* [Page-level text extractions]:

---

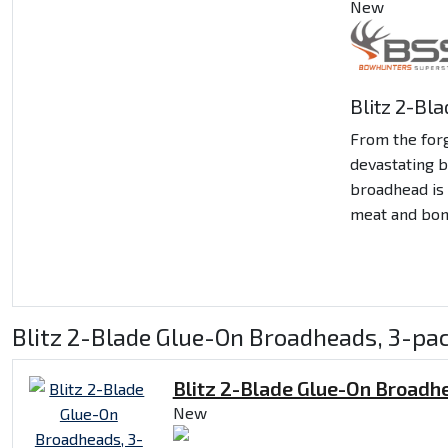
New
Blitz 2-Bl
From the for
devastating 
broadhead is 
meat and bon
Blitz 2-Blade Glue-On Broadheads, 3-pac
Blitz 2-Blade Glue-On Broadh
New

---

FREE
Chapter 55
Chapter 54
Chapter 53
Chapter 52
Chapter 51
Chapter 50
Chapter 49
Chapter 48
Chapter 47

---

* [Task goal]:
Counting only lines that hold the word "Blitz", state how many there are in the data. Write the number alone.

* [Task answer]:
3